* [TASK TO CARRY OUT] Only the lines from the start of the data through the line with "44: (327, 801)" belong in the copy. Restate them word for word, minus the pictures.

━━ DATA EXTRACTS ━━

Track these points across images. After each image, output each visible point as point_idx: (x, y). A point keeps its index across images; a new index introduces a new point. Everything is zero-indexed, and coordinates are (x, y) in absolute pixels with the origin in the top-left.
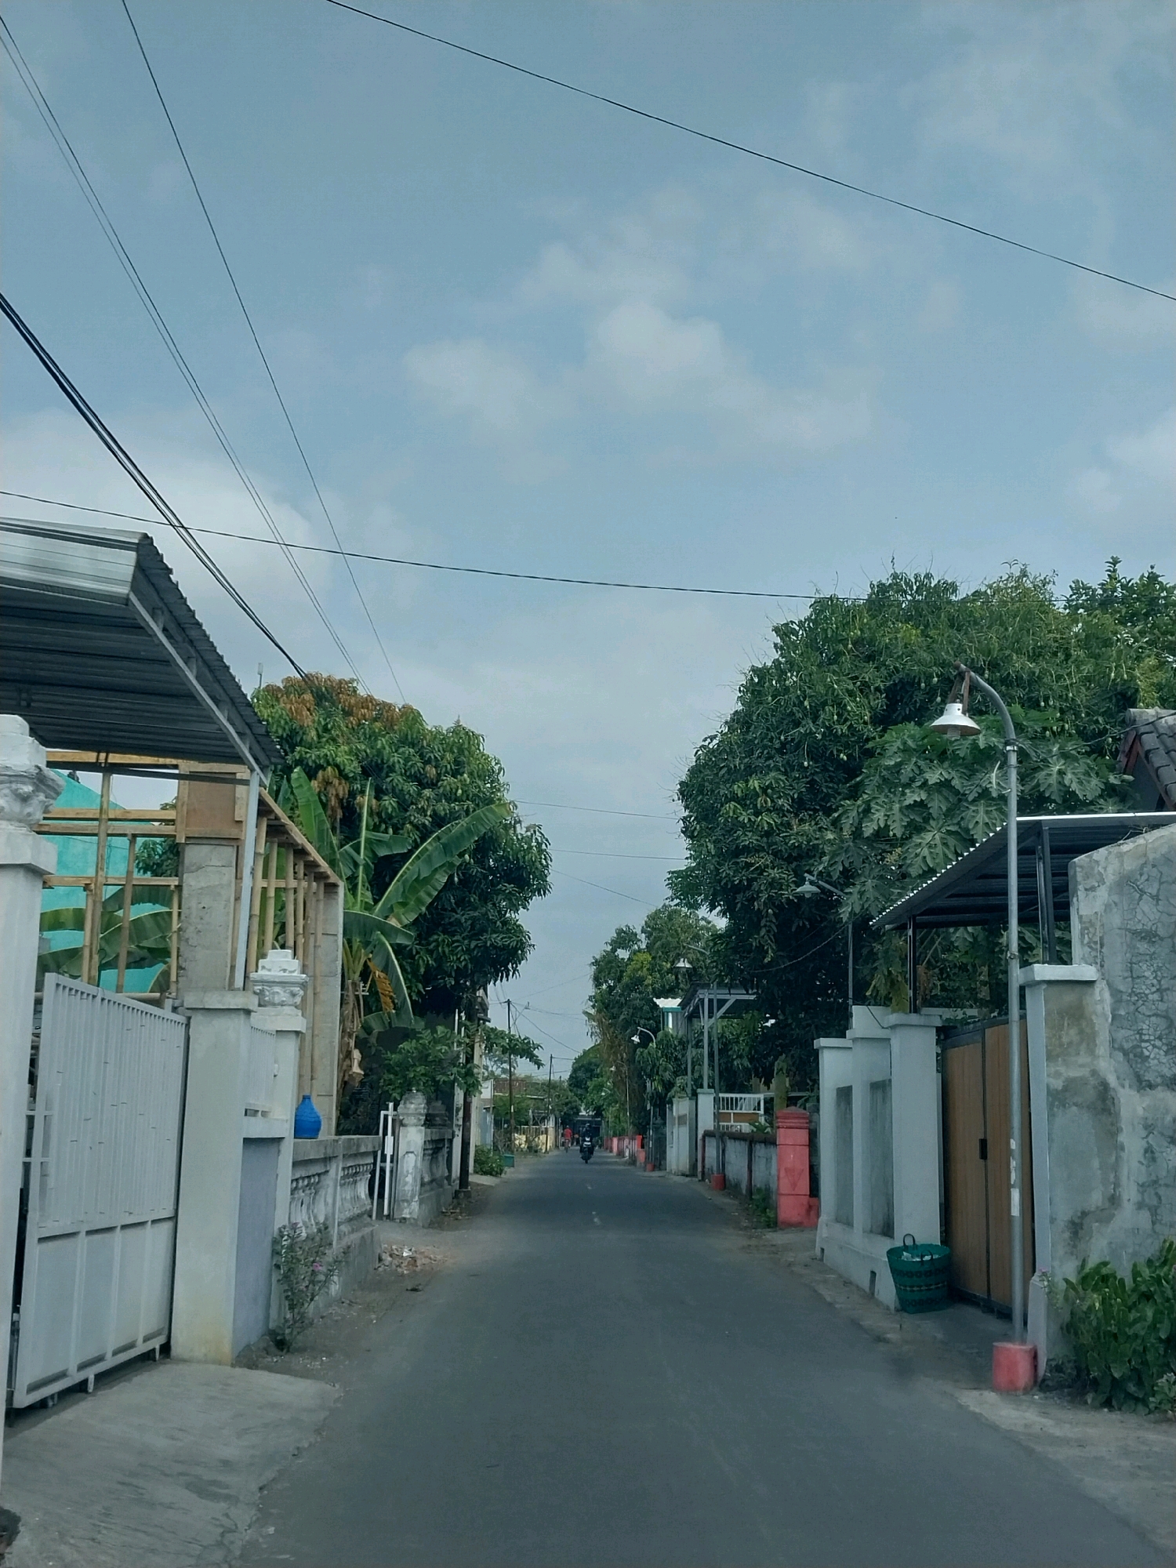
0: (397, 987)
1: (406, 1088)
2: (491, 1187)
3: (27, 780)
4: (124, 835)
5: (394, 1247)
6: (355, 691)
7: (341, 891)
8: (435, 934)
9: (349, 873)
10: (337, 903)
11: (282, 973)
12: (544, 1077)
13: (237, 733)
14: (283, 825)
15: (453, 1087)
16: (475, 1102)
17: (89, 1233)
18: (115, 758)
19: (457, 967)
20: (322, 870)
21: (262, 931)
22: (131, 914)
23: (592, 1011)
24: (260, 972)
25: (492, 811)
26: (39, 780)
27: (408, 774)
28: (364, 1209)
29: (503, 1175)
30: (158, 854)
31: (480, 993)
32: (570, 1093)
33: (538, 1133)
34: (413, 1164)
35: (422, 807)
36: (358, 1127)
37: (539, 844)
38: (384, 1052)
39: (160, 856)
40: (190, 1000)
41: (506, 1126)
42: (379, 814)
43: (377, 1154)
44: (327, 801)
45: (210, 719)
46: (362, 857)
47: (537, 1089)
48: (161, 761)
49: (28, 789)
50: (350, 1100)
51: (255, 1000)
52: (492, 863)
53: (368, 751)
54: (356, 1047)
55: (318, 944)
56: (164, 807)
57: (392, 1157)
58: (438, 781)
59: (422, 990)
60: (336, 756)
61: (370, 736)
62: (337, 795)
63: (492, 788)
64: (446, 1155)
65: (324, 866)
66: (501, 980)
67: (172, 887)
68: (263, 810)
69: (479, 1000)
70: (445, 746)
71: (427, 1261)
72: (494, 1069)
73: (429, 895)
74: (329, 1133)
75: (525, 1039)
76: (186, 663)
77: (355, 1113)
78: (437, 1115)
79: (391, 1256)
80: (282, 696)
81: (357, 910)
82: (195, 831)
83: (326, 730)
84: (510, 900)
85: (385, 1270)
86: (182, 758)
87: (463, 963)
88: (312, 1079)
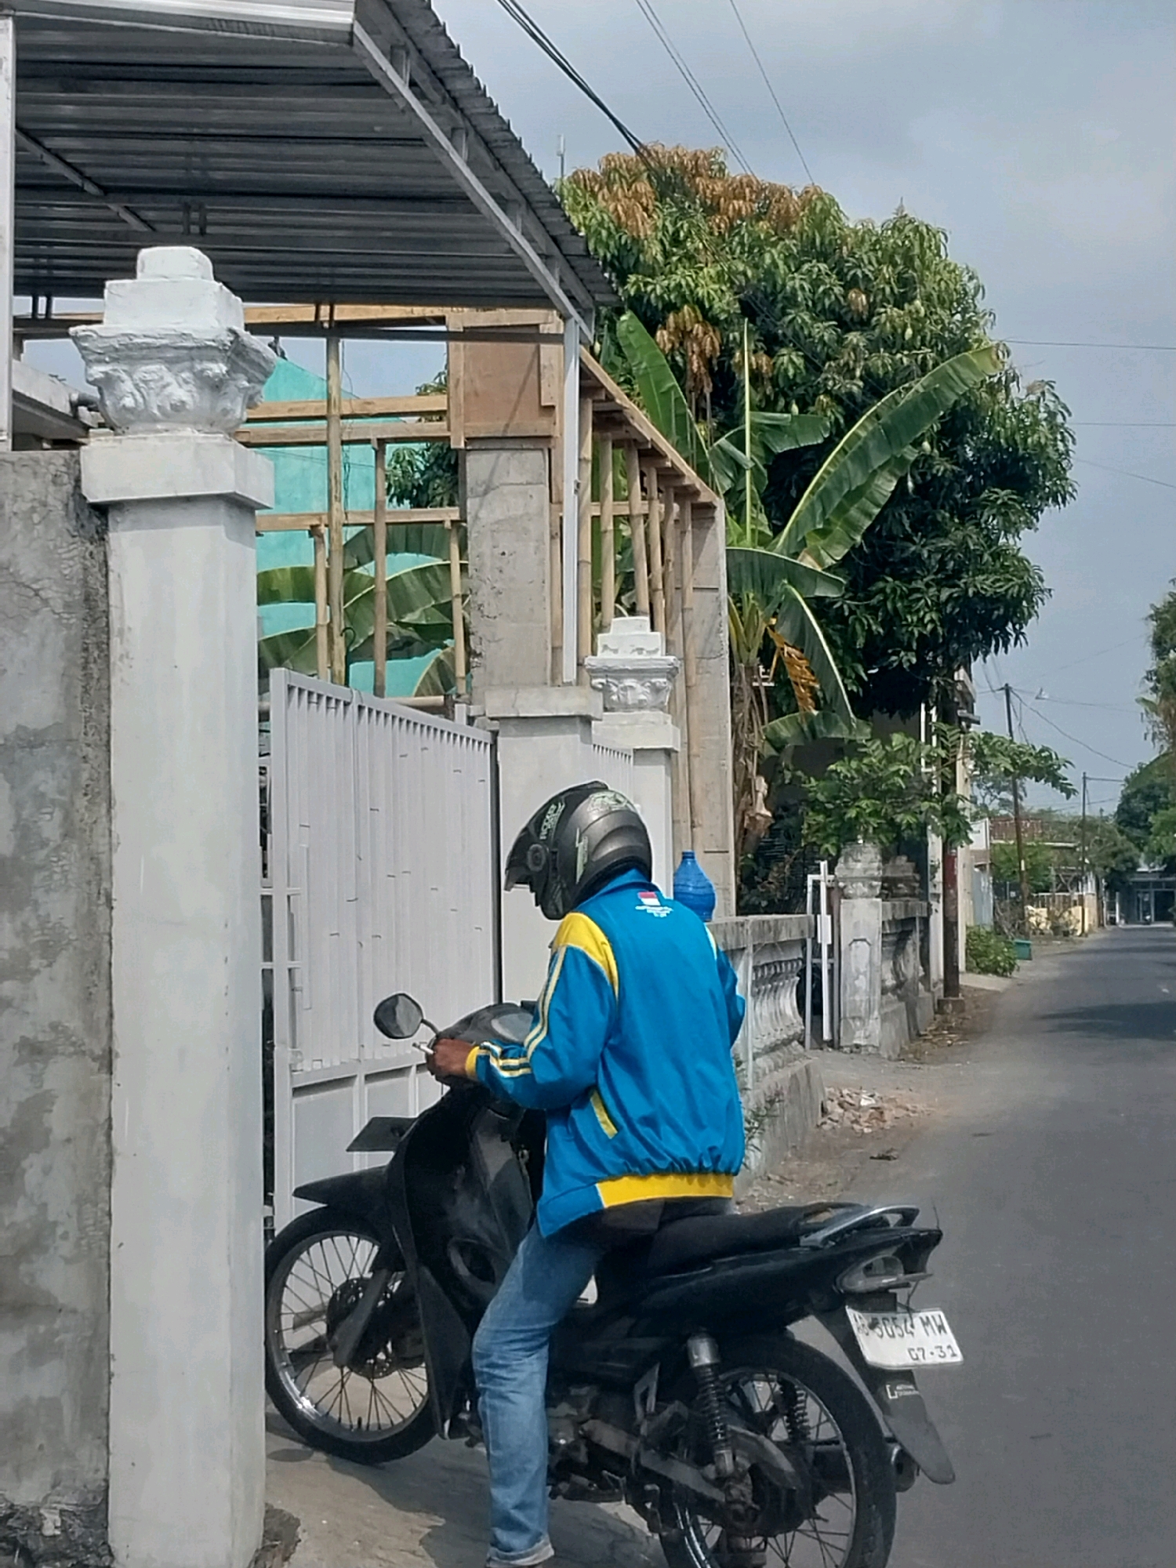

━━━

* [RESPONSE FOR THIS EXERCISE]
Track these points across images. After each image, output each visible point as point_idx: (x, y). A point keeps its index across images; a new index introduces a new point. Everything is zero-indexed, and coordinates are (x, y) in absolute pixels with the origin in the top-left.
0: (397, 987)
1: (406, 1088)
2: (491, 1187)
3: (27, 780)
4: (124, 835)
5: (394, 1247)
6: (355, 691)
7: (341, 891)
8: (435, 934)
9: (349, 873)
10: (337, 903)
11: (282, 973)
12: (544, 1077)
13: (237, 733)
14: (283, 825)
15: (453, 1087)
16: (475, 1102)
17: (89, 1233)
18: (115, 758)
19: (457, 967)
20: (322, 870)
21: (262, 931)
22: (131, 914)
23: (592, 1011)
24: (260, 972)
25: (492, 811)
26: (39, 780)
27: (408, 774)
28: (364, 1209)
29: (503, 1175)
30: (158, 854)
31: (480, 993)
32: (570, 1093)
33: (538, 1133)
34: (413, 1164)
35: (422, 807)
36: (358, 1127)
37: (539, 844)
38: (384, 1052)
39: (160, 856)
40: (190, 1000)
41: (506, 1126)
42: (379, 814)
43: (377, 1154)
44: (327, 801)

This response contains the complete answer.